Dontari Poe: Veteran Kansas City Chief, rookie tech investor

Bobby Burch

Quarterbacks know the Kansas City Chiefs’ Dontari Poe as the hulking 346-pound defensive lineman that’s planning to smash their offensive aspirations.

But the tech community may want to acquaint themselves with Poe as a forward-thinking investor that is starting to evaluate deals around the nation. The two-time Pro Bowl selection recently invested in Lab Sensor Solutions, a company based in Redwood City, Calif., that created mobile sensors to track the temperature and location of laboratory samples.

While Poe is still learning the Xs and Os of tech investing, his first startup investment was spurred on by his vision of the future.

“Tech is all around us,” Poe said. “The top companies in the stock market are all tech companies. I’m investing because that’s the way that the world is moving. Everything we do now is based on technology. The younger generation is all about tech. I feel like there is growth everywhere in tech.”

So what prospective investment opportunities pique Poe’s interest? He said that he eyes companies that help people. And if the firms can’t easily communicate what they do, Poe added, there’s little chance he would back it.

“What it comes down to is how easily the company can explain what they do — nothing is that complicated that you can’t explain to someone like your grandmother,” Poe said. “The companies that I like are the ones that can explain what they do in a language that I understand. … That’s how we do it on the field. Break it down into simple pieces that everyone can understand. Tech is no different. Companies are no different.”
Poe said that a quality team is also an important component to his investment decisions. While it must solve a real problem, the team must believe in the company mission beyond just making money.

Adaptability is a key attribute as well, he said.

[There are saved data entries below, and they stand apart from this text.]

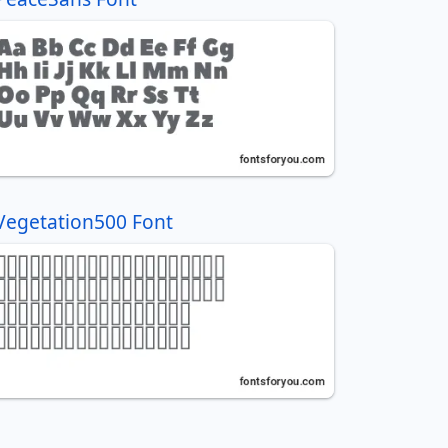
Vegetation500 Font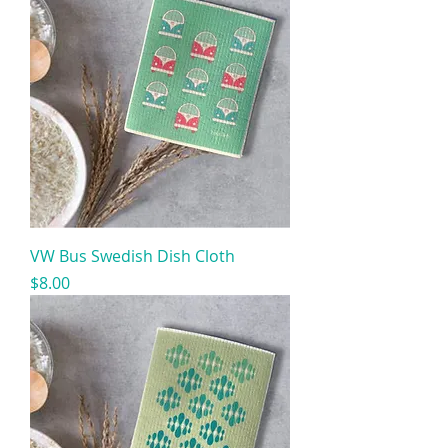
VW Bus Swedish Dish Cloth
Price
$8.00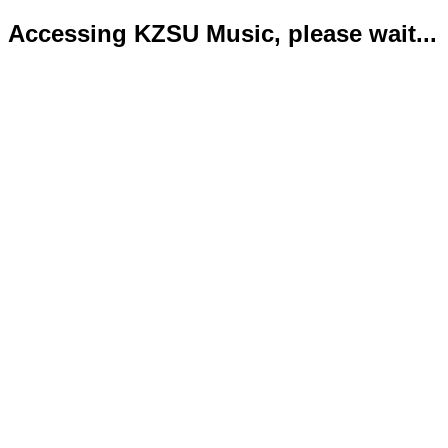
Accessing KZSU Music, please wait...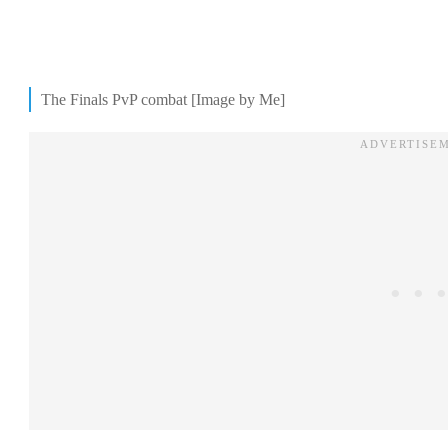
The Finals PvP combat [Image by Me]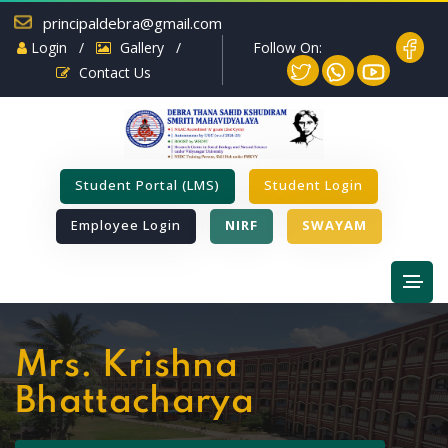
principaldebra@gmail.com
Follow On:
Login
/
Gallery
/
Contact Us
Student Portal (LMS)
Student Login
Employee Login
NIRF
SWAYAM
Mrs. Krishna
Bhattacharya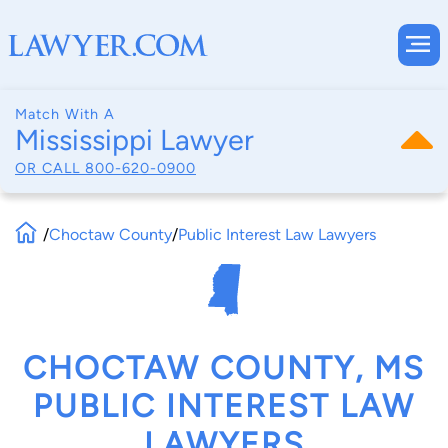
Match With A
Mississippi Lawyer
OR CALL
800-620-0900
/
Choctaw County
/
Public Interest Law Lawyers
CHOCTAW COUNTY, MS
PUBLIC INTEREST LAW
LAWYERS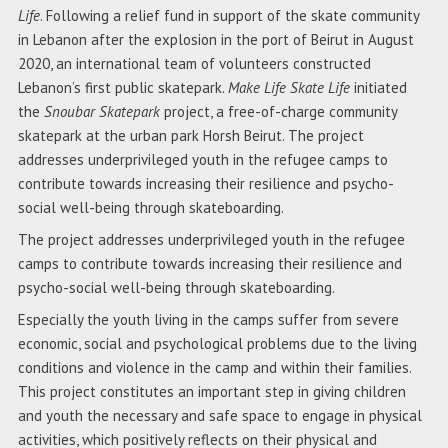
Life
. Following a relief fund in support of the skate community
in Lebanon after the explosion in the port of Beirut in August
2020, an international team of volunteers constructed
Lebanon’s first public skatepark.
Make Life Skate Life
initiated
the
Snoubar Skatepark
project, a free-of-charge community
skatepark at the urban park Horsh Beirut. The project
addresses underprivileged youth in the refugee camps to
contribute towards increasing their resilience and psycho-
social well-being through skateboarding.
The project addresses underprivileged youth in the refugee
camps to contribute towards increasing their resilience and
psycho-social well-being through skateboarding.
Especially the youth living in the camps suffer from severe
economic, social and psychological problems due to the living
conditions and violence in the camp and within their families.
This project constitutes an important step in giving children
and youth the necessary and safe space to engage in physical
activities, which positively reflects on their physical and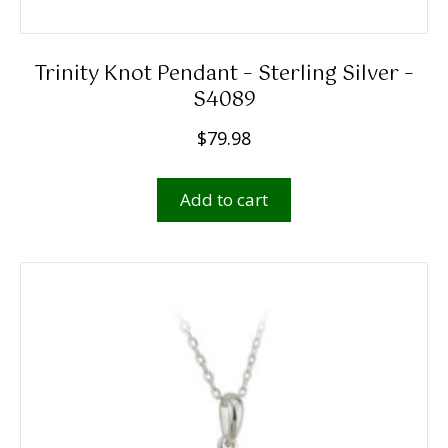
Trinity Knot Pendant – Sterling Silver –
S4089
$
79.98
Add to cart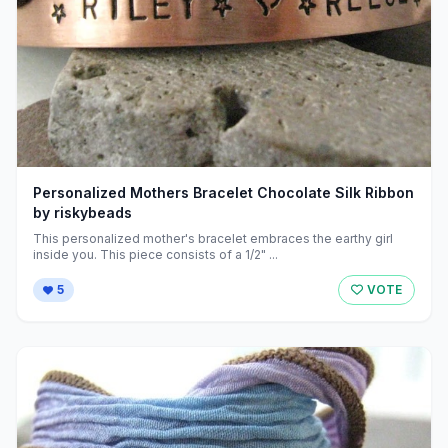
Personalized Mothers Bracelet Chocolate Silk Ribbon
by riskybeads
This personalized mother's bracelet embraces the earthy girl
inside you. This piece consists of a 1/2" ...
5
VOTE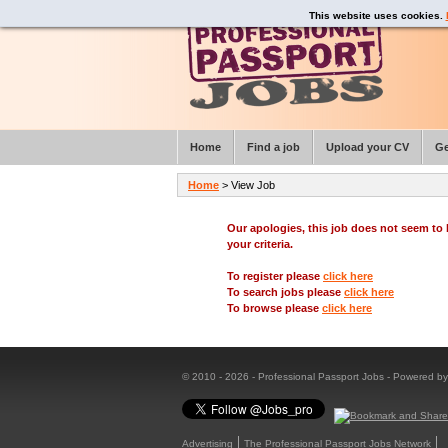
This website uses cookies.
Home
Find a job
Upload your CV
Ge
Home
> View Job
Our apologies, this job does not seem t
your criteria.
To register please
click here
To search jobs please
click here
To browse please
click here
© 2010 - 2026 - Professional Passport Jobs - Powered b
Advertising
The Professional Passport Jobs Network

“Like in football, things can change and a good team can read the offense or defense and adjust their game,” Poe said. “That’s important. Teams need to be open to change when it makes sense. Be flexible.”

Poe isn’t the only high-profile or former athlete that moonlights as an investor. He joins the likes of LeBron James, Roger Federer, Magic Johnson, Michael Jordan and Tiger Woods as athletes that also make investments.

Beyond an interest in tech investment, Poe also is hoping to make an impact in the Kansas City entrepreneurial community. In addition to educating himself on the area entrepreneurial community, the 26-year-old is launching Poe Man’s Challenge, a competition that pairs up 8 area startups with 30 high school students to “sell” the founders’ company to celebrity judges.

Set for Dec. 13 at Think Big Partners, Poe said the challenge aims to educate and inspire.

“Startups are everywhere,” he said. “It’s important that kids get exposed to what startups are all about. It will put them in a good position. I feel that they’ll be ahead of me, at my age, if they start now. … Even if they never do a startup, learning how to pitch is an important life skill. We are always pitching ourselves for all sorts of things.”